DALLAS — A former chief financial officer of a Dallas-area school district has been charged with stealing more than $600,000 from a vault, prosecutors announced Tuesday.

Carolyn Foster, 61, of Lewisville was arrested Monday after being indicted for federal program theft from the Grand Prairie Independent School District. The time frame was October 2014 to July 2015, according to a statement Tuesday from U.S. Attorney John Parker.

Two finance workers, both accountants, questioned the way cash funds were handled and uncovered the alleged theft the day after Foster left the district last year, according to a statement from the school district.

“She allegedly ordered this money be withdrawn from the bank ostensibly to use for cash settlements on nonexistent lawsuits and for special cash awards for teachers for school supplies,” according to Superintendent Susan Hull.
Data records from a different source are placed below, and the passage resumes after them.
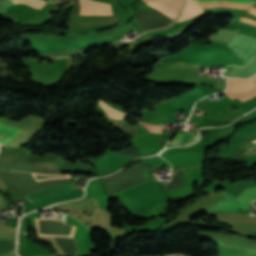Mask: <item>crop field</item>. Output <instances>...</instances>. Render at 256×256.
<instances>
[{
    "label": "crop field",
    "instance_id": "obj_1",
    "mask_svg": "<svg viewBox=\"0 0 256 256\" xmlns=\"http://www.w3.org/2000/svg\"><path fill=\"white\" fill-rule=\"evenodd\" d=\"M73 182H68L60 185H56L53 187L45 188L40 191L34 192L32 194H29L27 196H24L26 199H28L31 203H34L36 201H39L44 198H48L51 196H55L58 194H62L65 192H69L78 188L73 187Z\"/></svg>",
    "mask_w": 256,
    "mask_h": 256
},
{
    "label": "crop field",
    "instance_id": "obj_2",
    "mask_svg": "<svg viewBox=\"0 0 256 256\" xmlns=\"http://www.w3.org/2000/svg\"><path fill=\"white\" fill-rule=\"evenodd\" d=\"M234 199V196L225 193L219 203L213 209L231 212H235L237 208L250 209L249 206L237 203Z\"/></svg>",
    "mask_w": 256,
    "mask_h": 256
},
{
    "label": "crop field",
    "instance_id": "obj_3",
    "mask_svg": "<svg viewBox=\"0 0 256 256\" xmlns=\"http://www.w3.org/2000/svg\"><path fill=\"white\" fill-rule=\"evenodd\" d=\"M21 130L0 122V143L3 145L15 138Z\"/></svg>",
    "mask_w": 256,
    "mask_h": 256
},
{
    "label": "crop field",
    "instance_id": "obj_4",
    "mask_svg": "<svg viewBox=\"0 0 256 256\" xmlns=\"http://www.w3.org/2000/svg\"><path fill=\"white\" fill-rule=\"evenodd\" d=\"M59 205H64L76 209H96L100 208L95 198L82 199L77 201H72L68 203H63Z\"/></svg>",
    "mask_w": 256,
    "mask_h": 256
},
{
    "label": "crop field",
    "instance_id": "obj_5",
    "mask_svg": "<svg viewBox=\"0 0 256 256\" xmlns=\"http://www.w3.org/2000/svg\"><path fill=\"white\" fill-rule=\"evenodd\" d=\"M147 4L157 8L159 11H161L163 14H165L167 17H169L171 20H174V18L177 16L178 12H176L174 9H172L170 6H168L166 3H164L162 0H144ZM156 9V10H157Z\"/></svg>",
    "mask_w": 256,
    "mask_h": 256
},
{
    "label": "crop field",
    "instance_id": "obj_6",
    "mask_svg": "<svg viewBox=\"0 0 256 256\" xmlns=\"http://www.w3.org/2000/svg\"><path fill=\"white\" fill-rule=\"evenodd\" d=\"M15 4L17 3H26L33 8H41L45 2L38 0H13ZM14 5L12 0H0V14H3L8 7Z\"/></svg>",
    "mask_w": 256,
    "mask_h": 256
},
{
    "label": "crop field",
    "instance_id": "obj_7",
    "mask_svg": "<svg viewBox=\"0 0 256 256\" xmlns=\"http://www.w3.org/2000/svg\"><path fill=\"white\" fill-rule=\"evenodd\" d=\"M182 12L183 14L178 21L194 17L199 13L203 12V10L201 9L199 4L195 3L192 0H187V5Z\"/></svg>",
    "mask_w": 256,
    "mask_h": 256
},
{
    "label": "crop field",
    "instance_id": "obj_8",
    "mask_svg": "<svg viewBox=\"0 0 256 256\" xmlns=\"http://www.w3.org/2000/svg\"><path fill=\"white\" fill-rule=\"evenodd\" d=\"M183 134L180 133H176V135L173 137V139L170 141L169 144H173V145H178L180 139L182 138ZM197 140V136L192 134V133H188V134H184L182 140L180 141L179 145H186V144H190L193 141Z\"/></svg>",
    "mask_w": 256,
    "mask_h": 256
},
{
    "label": "crop field",
    "instance_id": "obj_9",
    "mask_svg": "<svg viewBox=\"0 0 256 256\" xmlns=\"http://www.w3.org/2000/svg\"><path fill=\"white\" fill-rule=\"evenodd\" d=\"M255 198H256V187L246 189L239 196H237L236 200L249 205L250 201H252Z\"/></svg>",
    "mask_w": 256,
    "mask_h": 256
},
{
    "label": "crop field",
    "instance_id": "obj_10",
    "mask_svg": "<svg viewBox=\"0 0 256 256\" xmlns=\"http://www.w3.org/2000/svg\"><path fill=\"white\" fill-rule=\"evenodd\" d=\"M99 105L104 109V111L106 112L108 117L115 118V119H120V118H124L125 115H126L124 113H121V112L113 109L112 107L107 105L104 101L100 100Z\"/></svg>",
    "mask_w": 256,
    "mask_h": 256
},
{
    "label": "crop field",
    "instance_id": "obj_11",
    "mask_svg": "<svg viewBox=\"0 0 256 256\" xmlns=\"http://www.w3.org/2000/svg\"><path fill=\"white\" fill-rule=\"evenodd\" d=\"M80 53H83V52L77 49H72V50H64V51H57V52H50V53H42L40 55L45 57H56V56H73Z\"/></svg>",
    "mask_w": 256,
    "mask_h": 256
},
{
    "label": "crop field",
    "instance_id": "obj_12",
    "mask_svg": "<svg viewBox=\"0 0 256 256\" xmlns=\"http://www.w3.org/2000/svg\"><path fill=\"white\" fill-rule=\"evenodd\" d=\"M12 247H13V243L0 241V255L9 253Z\"/></svg>",
    "mask_w": 256,
    "mask_h": 256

The district has since developed new operating procedures for handling any cash in the district, Hull said, “to make sure that never again can a single person, even a high-ranking executive, on his or her own authority, gain access to money that belongs to our schools.”

Foster allegedly ordered the money be withdrawn from district bank accounts and delivered by armored truck to school administration offices, where she had access to the cash kept in a vault. She apparently was able to make a change in district financial procedures without notifying anyone, giving her the ability to access the money, the district’s statement said.

The new procedures now require at least two school district officials be involved in any order for cash, with a maximum $10,000 allowed to be withdrawn from the bank at any time.

Foster was employed as an independent contractor for International Leadership of Texas, in Richardson, where she was arrested. A statement Tuesday from International Leadership said Foster, who was working with software, was fired following her arrest.

No attorney could immediately be located to speak for Foster, who pleaded not guilty Monday and was freed on bond. She faces a maximum 10-year prison term if convicted.